_PROBLEM STATEMENT_.
Could you rewrite the text of every entry below with "руб." swapped for "рублей" and nothing else altered? Leave the pictures out of your answer.

• • • • • • •

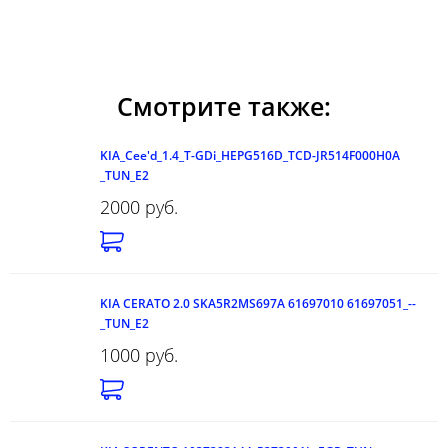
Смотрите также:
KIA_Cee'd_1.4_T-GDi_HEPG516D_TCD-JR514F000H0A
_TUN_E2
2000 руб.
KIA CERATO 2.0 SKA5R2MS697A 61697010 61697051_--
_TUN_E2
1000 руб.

• • • • • • •

_YOUR SOLUTION_.
Смотрите также:
KIA_Cee'd_1.4_T-GDi_HEPG516D_TCD-JR514F000H0A
_TUN_E2
2000 рублей
KIA CERATO 2.0 SKA5R2MS697A 61697010 61697051_--
_TUN_E2
1000 рублей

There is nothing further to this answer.